Myeloid differentiation 2 (MD2) is essential to the recognition of lipopolysaccharide (LPS) and the subsequent mediation of toll-like receptor 4 (TLR4)-dependent acute inflammatory disorders including sepsis and acute lung injury. Inhibitors targeting MD2 may provide an alternative means to subdue acute inflammatory diseases. In the present study, 39 bisaryl-1,4-dien-3-one compounds with 5-carbon connection chains were designed and synthesized as MD2 inhibitors based on the analysis of the molecular docking of xanthohumol to MD2. The compound-MD2 interactions were measured by cell-free assays including bis-ANS displacement and SPR, and the active compounds were further tested for MD2 inhibition and anti-inflammatory activities in LPS-challenged macrophages. The most active compound, 1f, was shown to have remarkable protective effects against sepsis shock and pulmonary inflammation. Collectively, we present evidence that bisaryl-1,4-dien-3-one is a new lead structure for the development of anti-inflammatory agents targeting MD2.

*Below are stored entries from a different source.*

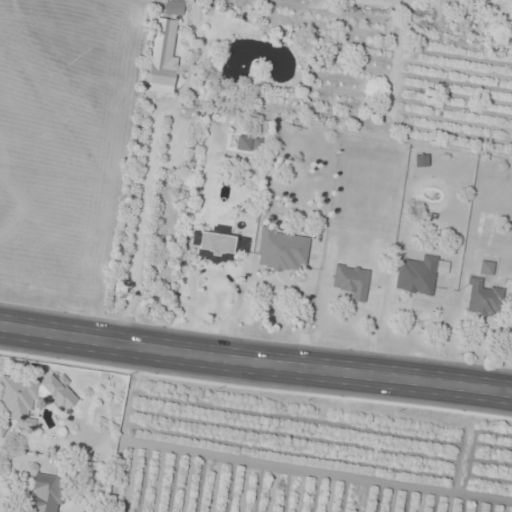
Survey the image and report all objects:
building: (174, 7)
building: (163, 59)
building: (249, 145)
building: (246, 218)
building: (220, 245)
building: (282, 251)
road: (214, 275)
building: (417, 276)
building: (352, 281)
building: (483, 298)
road: (305, 322)
road: (255, 359)
building: (29, 397)
building: (45, 493)
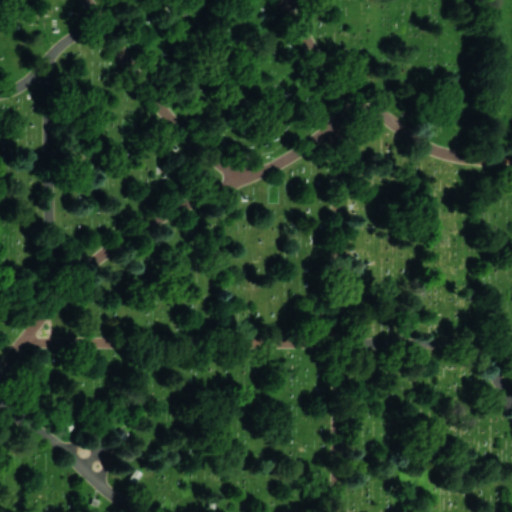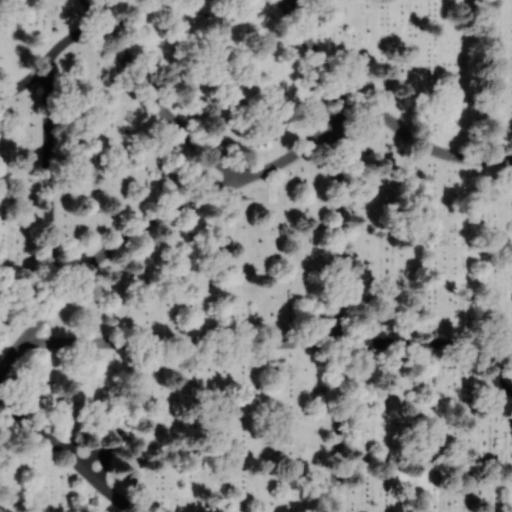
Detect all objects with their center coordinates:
road: (286, 4)
road: (290, 5)
road: (95, 12)
road: (72, 34)
road: (319, 57)
road: (27, 80)
road: (163, 110)
road: (421, 144)
road: (297, 152)
road: (50, 181)
road: (338, 226)
road: (137, 231)
park: (255, 256)
road: (37, 324)
road: (181, 341)
road: (440, 342)
road: (12, 357)
road: (511, 402)
road: (511, 404)
road: (337, 427)
road: (69, 453)
building: (334, 493)
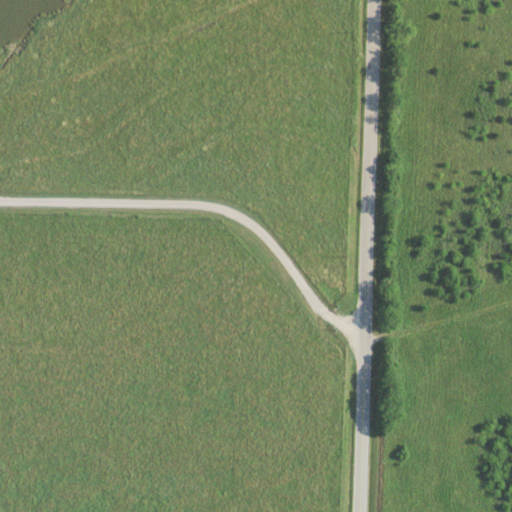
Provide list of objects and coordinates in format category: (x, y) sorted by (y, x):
road: (209, 211)
road: (364, 256)
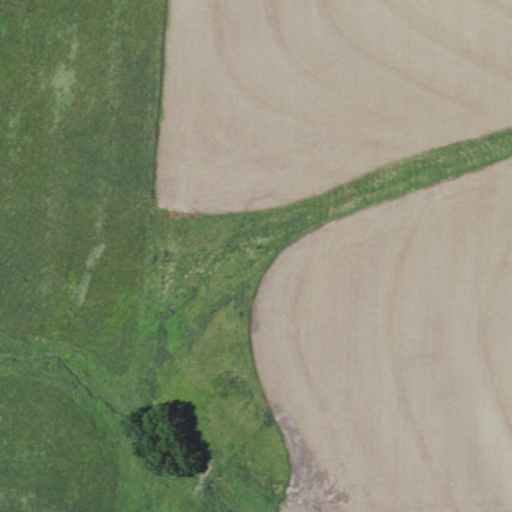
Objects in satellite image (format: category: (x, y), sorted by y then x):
crop: (359, 233)
road: (195, 501)
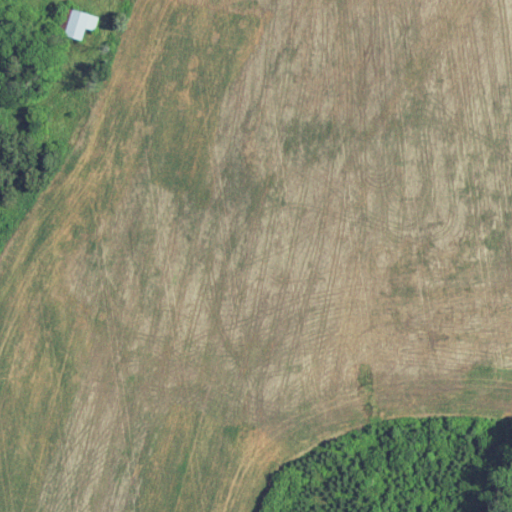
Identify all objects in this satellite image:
building: (77, 23)
road: (125, 40)
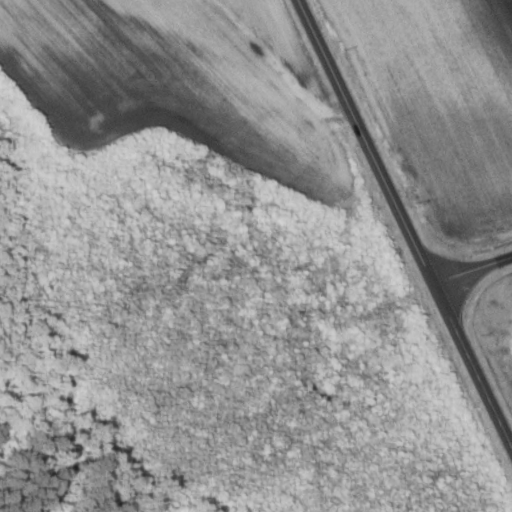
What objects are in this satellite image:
road: (405, 222)
road: (473, 270)
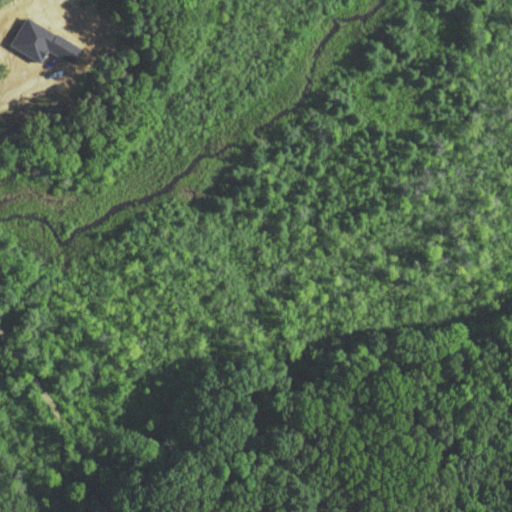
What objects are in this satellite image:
road: (85, 449)
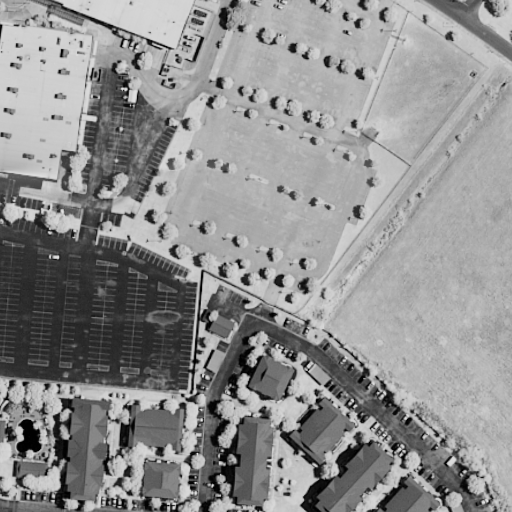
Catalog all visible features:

髓样分化2（MD2）对于脂多糖（LPS）的识别以及随后介导的Toll样受体4（TLR4）依赖性急性炎症（包括败血症和急性肺损伤）的介导至关重要。靶向MD2的抑制剂可提供另一种方法来制服急性炎症性疾病。在本研究中，基于对黄腐酚与MD2的分子对接分析，设计并合成了39个具有5-碳连接链的双芳基-1,4-二烯-3-酮化合物，并将其作为MD2抑制剂。通过无细胞试验（包括bis-ANS置换和SPR）测量了化合物-MD2的相互作用，并进一步测试了活性化合物在LPS攻击的巨噬细胞中对MD2的抑制作用和抗炎活性。活性最高的化合物1f证明对脓毒症休克和肺部炎症具有显着的保护作用。总的来说，我们提供的证据表明，bisaryl-1,4-dien-3-one是开发针对MD2的抗炎药的新的先导结构。